I'm testing something out using a webapp where users can see a few pieces of an image but not all of it at once. The whole data is sent down to the client and decrypted client-side. That data is then in base64 so I simply use:
img.src = 'data:image/jpeg;base64,' + imgdata;
In order to display it. Then I can call
my2Dcontext.drawImage(img, x, y, width, height)
and all would be good, right?
Except no, the original full data is incredibly easy to download. Just copy the data source from the image and then download or open inspector and download it that way.
For this reason I'm wondering how I could conceivably get the data from imgData onto the screen without having to put it all on the screen.
Is there any way to render part of an image from data onto canvas without create things like full-image data urls?
I know this is an odd case, but if any of you guys have any creative ideas I'd really appreciate it!
(P.S, I'm aware this is essentially security through obscurity in some sense and that if they can display the parts separately on the screen they can just patch them together. I'm just trying to stop the easiest level of extraction. Thanks)

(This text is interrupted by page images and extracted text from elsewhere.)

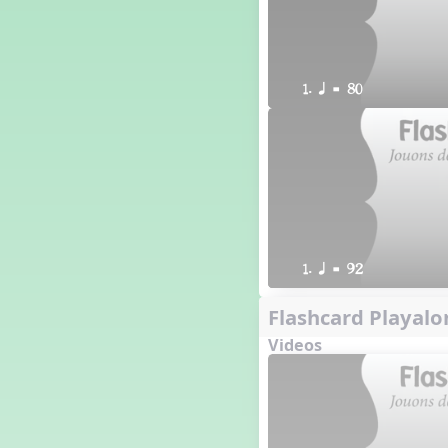
1. q = 80
1. q = 92
Flashcard Playalo
Videos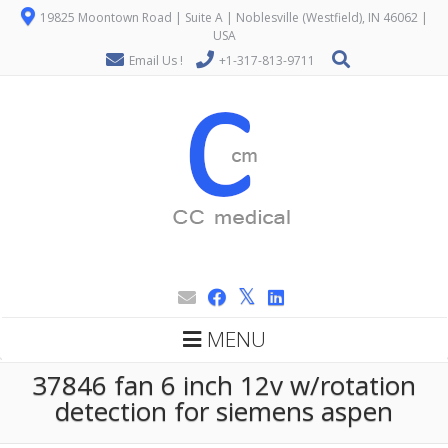
19825 Moontown Road | Suite A | Noblesville (Westfield), IN 46062 |
USA
Email Us !
+1-317-813-9711
MENU
37846 fan 6 inch 12v w/rotation
detection for siemens aspen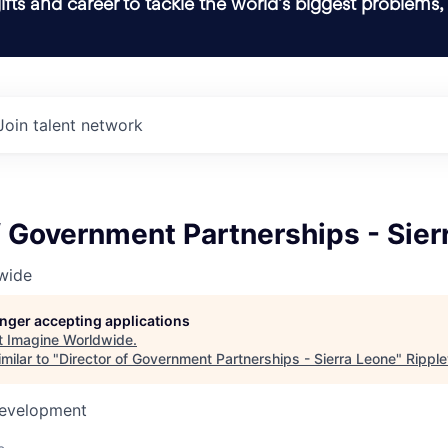
ifts and career to tackle the world’s biggest problems,
Join talent network
f Government Partnerships - Sier
wide
longer accepting applications
t
Imagine Worldwide
.
milar to "
Director of Government Partnerships - Sierra Leone
"
Rippl
Development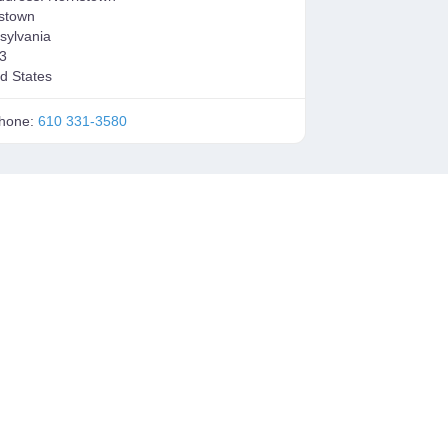
istown
sylvania
3
d States
hone:
610 331-3580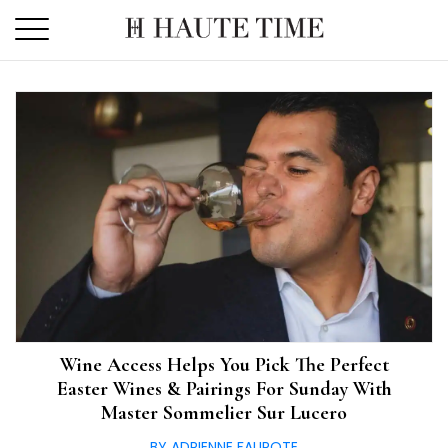
Skip
to
the
content
Wine Access Helps You Pick The Perfect
Easter Wines & Pairings For Sunday With
Master Sommelier Sur Lucero
BY ADRIENNE FAUROTE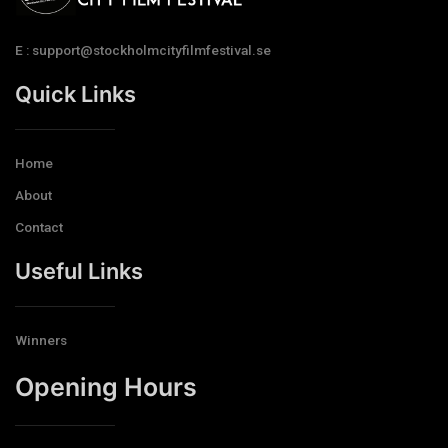
E : support@stockholmcityfilmfestival.se
Quick Links
Home
About
Contact
Useful Links
Winners
Opening Hours​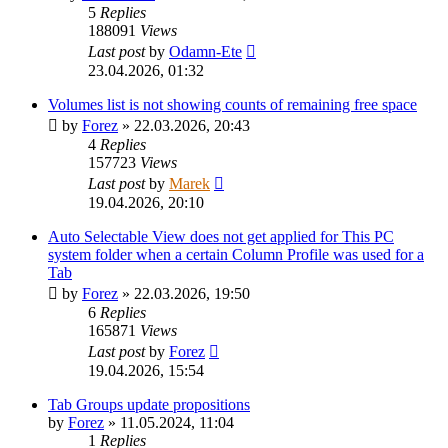
5
Replies
188091
Views
Last post
by
Odamn-Ete
23.04.2026, 01:32
Volumes list is not showing counts of remaining free space
by
Forez
»
22.03.2026, 20:43
4
Replies
157723
Views
Last post
by
Marek
19.04.2026, 20:10
Auto Selectable View does not get applied for This PC
system folder when a certain Column Profile was used for a
Tab
by
Forez
»
22.03.2026, 19:50
6
Replies
165871
Views
Last post
by
Forez
19.04.2026, 15:54
Tab Groups update propositions
by
Forez
»
11.05.2024, 11:04
1
Replies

Well, you cannot actually protect displayed images from a user determined to get the image. A simple screen grabber tool then can be used to patch together the tiles/parts of the image. An advanced user can inject a script to do the same automatically.
However, for the sake of creative approaches:
There is the option of obfuscating the data itself before delivery so that if any attempt is made to download the source it will be useless. When shown on canvas you can "decode" the data so it shows properly (but then referrer again back to screen grabber tool, the option user has to save the canvas as image and so forth).

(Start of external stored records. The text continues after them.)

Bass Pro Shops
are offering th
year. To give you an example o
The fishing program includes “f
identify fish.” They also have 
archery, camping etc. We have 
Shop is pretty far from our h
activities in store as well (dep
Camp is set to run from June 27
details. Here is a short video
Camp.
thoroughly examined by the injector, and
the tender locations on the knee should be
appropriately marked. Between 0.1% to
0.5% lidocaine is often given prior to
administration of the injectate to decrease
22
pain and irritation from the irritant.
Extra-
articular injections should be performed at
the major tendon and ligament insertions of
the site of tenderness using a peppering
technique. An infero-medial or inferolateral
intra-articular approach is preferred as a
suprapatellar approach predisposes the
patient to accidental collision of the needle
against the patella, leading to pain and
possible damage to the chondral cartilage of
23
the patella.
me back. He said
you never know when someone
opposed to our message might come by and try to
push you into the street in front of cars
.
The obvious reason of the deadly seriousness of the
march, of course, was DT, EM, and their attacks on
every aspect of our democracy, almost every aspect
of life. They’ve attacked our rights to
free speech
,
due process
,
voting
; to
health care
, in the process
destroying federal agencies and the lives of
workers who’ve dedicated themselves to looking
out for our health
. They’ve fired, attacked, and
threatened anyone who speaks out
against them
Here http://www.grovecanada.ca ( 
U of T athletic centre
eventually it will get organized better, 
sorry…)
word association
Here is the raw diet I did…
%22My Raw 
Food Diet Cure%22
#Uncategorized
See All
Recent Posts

Obfuscating doesn't have to be very complex though, you need to find an algorithm that can mess with the bitmap data for the source, and likewise a way to put it back in order - this will of course come with its own challenges for lossy formats such as JPEG; PNG is almost required here (and did I mention that a more advanced (?) user could also extract the code that decodes the content).
EncryptedMediaExtensions API)Another way is to provide the images as a video stream (each part could be a frame) protected with DRM. This may have some influence in the case of screen grabber depending on OS/hardware support etc, but don't bet on it (even if the browser support DRM)...

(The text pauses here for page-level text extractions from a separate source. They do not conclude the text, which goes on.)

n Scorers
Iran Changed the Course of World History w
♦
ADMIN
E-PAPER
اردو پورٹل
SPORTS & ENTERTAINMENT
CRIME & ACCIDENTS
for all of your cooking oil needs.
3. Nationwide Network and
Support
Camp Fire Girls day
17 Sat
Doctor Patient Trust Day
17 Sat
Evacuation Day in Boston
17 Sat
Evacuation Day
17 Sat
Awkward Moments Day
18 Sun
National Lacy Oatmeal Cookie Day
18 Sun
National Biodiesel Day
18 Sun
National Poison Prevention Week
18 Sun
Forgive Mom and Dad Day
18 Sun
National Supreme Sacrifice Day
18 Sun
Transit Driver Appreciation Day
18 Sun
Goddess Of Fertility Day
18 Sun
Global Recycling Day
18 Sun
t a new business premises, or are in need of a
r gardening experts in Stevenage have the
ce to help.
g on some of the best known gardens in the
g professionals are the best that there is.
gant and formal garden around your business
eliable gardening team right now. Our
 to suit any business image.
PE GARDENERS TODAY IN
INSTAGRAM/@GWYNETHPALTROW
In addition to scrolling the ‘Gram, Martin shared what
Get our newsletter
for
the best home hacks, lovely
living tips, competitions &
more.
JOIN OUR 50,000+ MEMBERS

Without DRM it's simply a matter of obtaining the video and use tools such as ffmpeg to extract each frame.
A widely adopted solution, at least in the field of stock photos, is to watermark each preview and tile. This will level up the game and force the determined user to fire up Photoshop or something similar, and to spend more time than what is considered fun in order to remove them; with variable result.
This may or may not be suitable in your case.
Personally, I would not spend the time trying to do this. The efforts put into this will soon enough be worked around.
Depending on the purpose, watermarking tiles/parts (at source) is probably the more efficient solution.